Além da madeira, o osso de canela de boi — também recolhido na beira do Guaíba — se transforma em pestanas e rastilhos para os instrumentos. Já as tarraxas, os trastes e as cordas são os únicos materiais comprados em separado.
Encontrando ouro
A rêmola foi construída em pouco mais de 20 horas de trabalho, entre 10 dias. Já o segundo projeto de Elson, um violão elétrico, foi concluído em 40 horas de trabalho distribuídas em 18 dias. De acordo com o marceneiro, o resultado da nova incursão foi ainda mais harmônica do que a primeira experiência.
A princípio, Elson não tem planos de comercializar seus instrumentos. Ele quer melhorar ainda mais a qualidade de sua produção. Se possível, gostaria de inseri-los em algum projeto social, que pudesse promover um retorno daquilo que o Guaíba lhe trouxe.
— Gostaria de inspirar outras pessoas a terem um olhar mais carinhoso para um material que é tão caro ao meio ambiente. Algo que pode ser reciclado, com fins mais nobres do que fazer um pallet ou jogar no fogo para queimar. Seria ideal que pudessem enxergar um novo sentido a essas madeiras, dando-lhes uma nova vida — reflete.
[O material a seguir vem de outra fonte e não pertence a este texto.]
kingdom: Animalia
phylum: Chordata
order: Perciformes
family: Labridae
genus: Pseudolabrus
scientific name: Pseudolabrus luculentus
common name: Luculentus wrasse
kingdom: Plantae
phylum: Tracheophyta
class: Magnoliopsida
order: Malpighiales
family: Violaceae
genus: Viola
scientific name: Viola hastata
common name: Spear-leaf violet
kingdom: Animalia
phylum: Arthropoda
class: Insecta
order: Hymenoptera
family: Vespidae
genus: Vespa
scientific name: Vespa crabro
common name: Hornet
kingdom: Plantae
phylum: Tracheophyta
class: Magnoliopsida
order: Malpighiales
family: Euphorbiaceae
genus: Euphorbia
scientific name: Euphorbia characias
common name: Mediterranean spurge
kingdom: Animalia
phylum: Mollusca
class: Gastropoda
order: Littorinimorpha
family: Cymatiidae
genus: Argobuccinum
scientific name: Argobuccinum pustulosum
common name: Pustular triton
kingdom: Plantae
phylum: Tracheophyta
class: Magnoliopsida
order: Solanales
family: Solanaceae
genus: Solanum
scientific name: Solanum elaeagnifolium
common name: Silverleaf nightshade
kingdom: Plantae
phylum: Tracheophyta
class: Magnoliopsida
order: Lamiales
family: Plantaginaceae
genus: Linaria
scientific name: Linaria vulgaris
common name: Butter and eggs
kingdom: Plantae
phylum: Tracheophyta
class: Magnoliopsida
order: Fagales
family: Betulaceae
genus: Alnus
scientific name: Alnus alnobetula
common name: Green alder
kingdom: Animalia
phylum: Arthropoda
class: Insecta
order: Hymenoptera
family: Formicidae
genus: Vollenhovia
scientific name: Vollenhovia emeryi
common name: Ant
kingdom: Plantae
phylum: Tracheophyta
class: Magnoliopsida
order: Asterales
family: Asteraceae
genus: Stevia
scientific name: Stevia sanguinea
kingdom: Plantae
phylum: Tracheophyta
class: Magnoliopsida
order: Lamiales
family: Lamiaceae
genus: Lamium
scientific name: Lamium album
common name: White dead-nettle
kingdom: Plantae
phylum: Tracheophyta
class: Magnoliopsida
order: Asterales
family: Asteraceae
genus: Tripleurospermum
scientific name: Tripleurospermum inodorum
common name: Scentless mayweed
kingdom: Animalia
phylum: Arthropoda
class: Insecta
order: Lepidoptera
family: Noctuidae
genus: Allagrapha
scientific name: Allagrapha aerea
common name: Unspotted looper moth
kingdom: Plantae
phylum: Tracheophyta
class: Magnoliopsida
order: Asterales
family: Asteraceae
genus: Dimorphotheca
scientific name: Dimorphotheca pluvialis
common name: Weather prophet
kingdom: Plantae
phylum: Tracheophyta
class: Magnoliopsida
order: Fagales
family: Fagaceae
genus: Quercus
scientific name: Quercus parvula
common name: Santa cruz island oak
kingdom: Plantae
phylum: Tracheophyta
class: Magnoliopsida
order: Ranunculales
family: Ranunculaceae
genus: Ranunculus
Quando acabarem as madeiras na beira do Guaíba, Elson pretende visitar ecopontos do município, além de galpões e fazendas da região para colher materiais. O marceneiro começou, nos últimos dias, a trabalhar em uma nova rêmola — que, de acordo com ele, terá alguns elementos náuticos a mais.
A reportagem de GZH acompanhou Elson no local onde costuma recolher as madeiras. Durante os cliques para a sessão de fotos, o marceneiro avistou o seu ouro: um pedaço velho de porta. Ou uma madeira de cedro. Ou, ainda, o braço do violão. Da rêmola. Ele voltou para casa abraçado no começo de um novo instrumento.
— É incrível! Tu olhas aquela casca e a sujeira por fora, e parece que não tem nada ali. Mas tem um cedro de excelentíssima qualidade — celebra.